Copy out every line of the material below without changing anything.

===== SOURCE DATA

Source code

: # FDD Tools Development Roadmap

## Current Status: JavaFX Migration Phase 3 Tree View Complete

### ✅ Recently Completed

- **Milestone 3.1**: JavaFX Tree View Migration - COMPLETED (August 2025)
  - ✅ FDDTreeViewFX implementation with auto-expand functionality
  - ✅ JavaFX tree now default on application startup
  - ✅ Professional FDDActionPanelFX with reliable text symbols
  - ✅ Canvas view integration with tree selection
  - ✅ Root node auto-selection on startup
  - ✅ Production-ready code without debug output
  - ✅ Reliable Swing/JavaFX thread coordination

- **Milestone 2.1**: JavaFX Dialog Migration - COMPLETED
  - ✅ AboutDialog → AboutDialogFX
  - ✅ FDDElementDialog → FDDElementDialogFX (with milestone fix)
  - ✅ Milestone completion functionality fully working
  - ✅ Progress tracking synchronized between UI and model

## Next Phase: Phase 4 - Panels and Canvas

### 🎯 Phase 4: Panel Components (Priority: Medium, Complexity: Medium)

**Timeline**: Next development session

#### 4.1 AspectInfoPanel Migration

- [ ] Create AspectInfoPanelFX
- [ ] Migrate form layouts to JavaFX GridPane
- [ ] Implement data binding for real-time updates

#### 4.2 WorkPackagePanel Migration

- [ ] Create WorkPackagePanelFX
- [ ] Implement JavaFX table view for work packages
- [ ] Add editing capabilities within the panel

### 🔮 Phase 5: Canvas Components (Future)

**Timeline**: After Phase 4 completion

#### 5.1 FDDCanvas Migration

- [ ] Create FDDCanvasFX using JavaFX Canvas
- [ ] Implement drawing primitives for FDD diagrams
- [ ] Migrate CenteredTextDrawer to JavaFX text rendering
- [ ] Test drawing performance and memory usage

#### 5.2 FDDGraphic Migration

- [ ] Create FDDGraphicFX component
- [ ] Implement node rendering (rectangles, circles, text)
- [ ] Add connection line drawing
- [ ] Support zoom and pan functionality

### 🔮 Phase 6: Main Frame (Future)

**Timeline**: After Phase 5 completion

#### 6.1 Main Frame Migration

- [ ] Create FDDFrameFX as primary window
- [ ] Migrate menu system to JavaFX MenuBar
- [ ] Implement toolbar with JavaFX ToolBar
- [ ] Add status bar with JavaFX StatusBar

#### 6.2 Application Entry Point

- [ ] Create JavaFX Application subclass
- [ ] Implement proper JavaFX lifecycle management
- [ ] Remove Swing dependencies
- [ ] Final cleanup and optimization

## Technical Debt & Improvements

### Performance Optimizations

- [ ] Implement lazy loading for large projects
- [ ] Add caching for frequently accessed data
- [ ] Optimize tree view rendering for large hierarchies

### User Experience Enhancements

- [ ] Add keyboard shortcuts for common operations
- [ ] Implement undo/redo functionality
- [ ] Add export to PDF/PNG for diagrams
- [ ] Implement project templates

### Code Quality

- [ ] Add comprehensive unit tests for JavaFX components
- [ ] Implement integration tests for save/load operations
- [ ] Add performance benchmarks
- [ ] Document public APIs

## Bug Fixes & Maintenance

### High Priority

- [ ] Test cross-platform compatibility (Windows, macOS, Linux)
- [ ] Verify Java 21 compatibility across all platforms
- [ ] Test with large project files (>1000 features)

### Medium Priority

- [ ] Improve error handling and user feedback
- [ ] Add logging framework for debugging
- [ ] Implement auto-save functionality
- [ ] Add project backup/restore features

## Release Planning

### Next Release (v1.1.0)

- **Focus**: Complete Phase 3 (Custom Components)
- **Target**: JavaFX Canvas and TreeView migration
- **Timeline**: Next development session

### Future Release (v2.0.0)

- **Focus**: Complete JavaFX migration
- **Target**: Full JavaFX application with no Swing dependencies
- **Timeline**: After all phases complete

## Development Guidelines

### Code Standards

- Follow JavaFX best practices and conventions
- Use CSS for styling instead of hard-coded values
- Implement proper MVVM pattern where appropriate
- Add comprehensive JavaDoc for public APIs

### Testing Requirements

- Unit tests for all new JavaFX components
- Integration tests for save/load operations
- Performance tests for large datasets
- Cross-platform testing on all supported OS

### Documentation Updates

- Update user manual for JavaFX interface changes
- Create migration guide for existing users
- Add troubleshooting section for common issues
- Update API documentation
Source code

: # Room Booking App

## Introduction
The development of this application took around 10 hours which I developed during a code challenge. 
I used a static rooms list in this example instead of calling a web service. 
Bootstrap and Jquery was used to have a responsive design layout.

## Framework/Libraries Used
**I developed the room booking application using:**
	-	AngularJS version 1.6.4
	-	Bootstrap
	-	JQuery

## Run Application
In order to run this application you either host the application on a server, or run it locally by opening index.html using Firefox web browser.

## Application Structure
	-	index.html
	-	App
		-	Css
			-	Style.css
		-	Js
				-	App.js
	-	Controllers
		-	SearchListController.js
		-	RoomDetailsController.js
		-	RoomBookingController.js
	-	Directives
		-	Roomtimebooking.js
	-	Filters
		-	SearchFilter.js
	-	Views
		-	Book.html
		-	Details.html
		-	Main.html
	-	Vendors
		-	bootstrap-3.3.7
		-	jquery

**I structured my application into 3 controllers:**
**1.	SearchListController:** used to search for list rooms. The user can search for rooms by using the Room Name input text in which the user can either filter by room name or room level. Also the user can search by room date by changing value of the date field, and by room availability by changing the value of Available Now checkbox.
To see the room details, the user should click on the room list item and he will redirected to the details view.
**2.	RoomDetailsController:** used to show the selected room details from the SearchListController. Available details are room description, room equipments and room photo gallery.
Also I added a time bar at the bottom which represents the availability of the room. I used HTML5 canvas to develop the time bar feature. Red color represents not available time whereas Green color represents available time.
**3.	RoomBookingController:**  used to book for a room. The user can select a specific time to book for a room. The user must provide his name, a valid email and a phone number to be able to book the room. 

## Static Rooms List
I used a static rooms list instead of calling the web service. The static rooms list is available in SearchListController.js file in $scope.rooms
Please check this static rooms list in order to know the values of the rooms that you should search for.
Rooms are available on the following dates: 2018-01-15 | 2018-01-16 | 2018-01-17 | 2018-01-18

==========

- [RESPONSE BELOW]:
Source code

: # FDD Tools Development Roadmap

## Current Status: JavaFX Migration Phase 3 Tree View Complete

### ✅ Recently Completed

- **Milestone 3.1**: JavaFX Tree View Migration - COMPLETED (August 2025)
  - ✅ FDDTreeViewFX implementation with auto-expand functionality
  - ✅ JavaFX tree now default on application startup
  - ✅ Professional FDDActionPanelFX with reliable text symbols
  - ✅ Canvas view integration with tree selection
  - ✅ Root node auto-selection on startup
  - ✅ Production-ready code without debug output
  - ✅ Reliable Swing/JavaFX thread coordination

- **Milestone 2.1**: JavaFX Dialog Migration - COMPLETED
  - ✅ AboutDialog → AboutDialogFX
  - ✅ FDDElementDialog → FDDElementDialogFX (with milestone fix)
  - ✅ Milestone completion functionality fully working
  - ✅ Progress tracking synchronized between UI and model

## Next Phase: Phase 4 - Panels and Canvas

### 🎯 Phase 4: Panel Components (Priority: Medium, Complexity: Medium)

**Timeline**: Next development session

#### 4.1 AspectInfoPanel Migration

- [ ] Create AspectInfoPanelFX
- [ ] Migrate form layouts to JavaFX GridPane
- [ ] Implement data binding for real-time updates

#### 4.2 WorkPackagePanel Migration

- [ ] Create WorkPackagePanelFX
- [ ] Implement JavaFX table view for work packages
- [ ] Add editing capabilities within the panel

### 🔮 Phase 5: Canvas Components (Future)

**Timeline**: After Phase 4 completion

#### 5.1 FDDCanvas Migration

- [ ] Create FDDCanvasFX using JavaFX Canvas
- [ ] Implement drawing primitives for FDD diagrams
- [ ] Migrate CenteredTextDrawer to JavaFX text rendering
- [ ] Test drawing performance and memory usage

#### 5.2 FDDGraphic Migration

- [ ] Create FDDGraphicFX component
- [ ] Implement node rendering (rectangles, circles, text)
- [ ] Add connection line drawing
- [ ] Support zoom and pan functionality

### 🔮 Phase 6: Main Frame (Future)

**Timeline**: After Phase 5 completion

#### 6.1 Main Frame Migration

- [ ] Create FDDFrameFX as primary window
- [ ] Migrate menu system to JavaFX MenuBar
- [ ] Implement toolbar with JavaFX ToolBar
- [ ] Add status bar with JavaFX StatusBar

#### 6.2 Application Entry Point

- [ ] Create JavaFX Application subclass
- [ ] Implement proper JavaFX lifecycle management
- [ ] Remove Swing dependencies
- [ ] Final cleanup and optimization

## Technical Debt & Improvements

### Performance Optimizations

- [ ] Implement lazy loading for large projects
- [ ] Add caching for frequently accessed data
- [ ] Optimize tree view rendering for large hierarchies

### User Experience Enhancements

- [ ] Add keyboard shortcuts for common operations
- [ ] Implement undo/redo functionality
- [ ] Add export to PDF/PNG for diagrams
- [ ] Implement project templates

### Code Quality

- [ ] Add comprehensive unit tests for JavaFX components
- [ ] Implement integration tests for save/load operations
- [ ] Add performance benchmarks
- [ ] Document public APIs

## Bug Fixes & Maintenance

### High Priority

- [ ] Test cross-platform compatibility (Windows, macOS, Linux)
- [ ] Verify Java 21 compatibility across all platforms
- [ ] Test with large project files (>1000 features)

### Medium Priority

- [ ] Improve error handling and user feedback
- [ ] Add logging framework for debugging
- [ ] Implement auto-save functionality
- [ ] Add project backup/restore features

## Release Planning

### Next Release (v1.1.0)

- **Focus**: Complete Phase 3 (Custom Components)
- **Target**: JavaFX Canvas and TreeView migration
- **Timeline**: Next development session

### Future Release (v2.0.0)

- **Focus**: Complete JavaFX migration
- **Target**: Full JavaFX application with no Swing dependencies
- **Timeline**: After all phases complete

## Development Guidelines

### Code Standards

- Follow JavaFX best practices and conventions
- Use CSS for styling instead of hard-coded values
- Implement proper MVVM pattern where appropriate
- Add comprehensive JavaDoc for public APIs

### Testing Requirements

- Unit tests for all new JavaFX components
- Integration tests for save/load operations
- Performance tests for large datasets
- Cross-platform testing on all supported OS

### Documentation Updates

- Update user manual for JavaFX interface changes
- Create migration guide for existing users
- Add troubleshooting section for common issues
- Update API documentation
Source code

: # Room Booking App

## Introduction
The development of this application took around 10 hours which I developed during a code challenge. 
I used a static rooms list in this example instead of calling a web service. 
Bootstrap and Jquery was used to have a responsive design layout.

## Framework/Libraries Used
**I developed the room booking application using:**
	-	AngularJS version 1.6.4
	-	Bootstrap
	-	JQuery

## Run Application
In order to run this application you either host the application on a server, or run it locally by opening index.html using Firefox web browser.

## Application Structure
	-	index.html
	-	App
		-	Css
			-	Style.css
		-	Js
				-	App.js
	-	Controllers
		-	SearchListController.js
		-	RoomDetailsController.js
		-	RoomBookingController.js
	-	Directives
		-	Roomtimebooking.js
	-	Filters
		-	SearchFilter.js
	-	Views
		-	Book.html
		-	Details.html
		-	Main.html
	-	Vendors
		-	bootstrap-3.3.7
		-	jquery

**I structured my application into 3 controllers:**
**1.	SearchListController:** used to search for list rooms. The user can search for rooms by using the Room Name input text in which the user can either filter by room name or room level. Also the user can search by room date by changing value of the date field, and by room availability by changing the value of Available Now checkbox.
To see the room details, the user should click on the room list item and he will redirected to the details view.
**2.	RoomDetailsController:** used to show the selected room details from the SearchListController. Available details are room description, room equipments and room photo gallery.
Also I added a time bar at the bottom which represents the availability of the room. I used HTML5 canvas to develop the time bar feature. Red color represents not available time whereas Green color represents available time.
**3.	RoomBookingController:**  used to book for a room. The user can select a specific time to book for a room. The user must provide his name, a valid email and a phone number to be able to book the room. 

## Static Rooms List
I used a static rooms list instead of calling the web service. The static rooms list is available in SearchListController.js file in $scope.rooms
Please check this static rooms list in order to know the values of the rooms that you should search for.
Rooms are available on the following dates: 2018-01-15 | 2018-01-16 | 2018-01-17 | 2018-01-18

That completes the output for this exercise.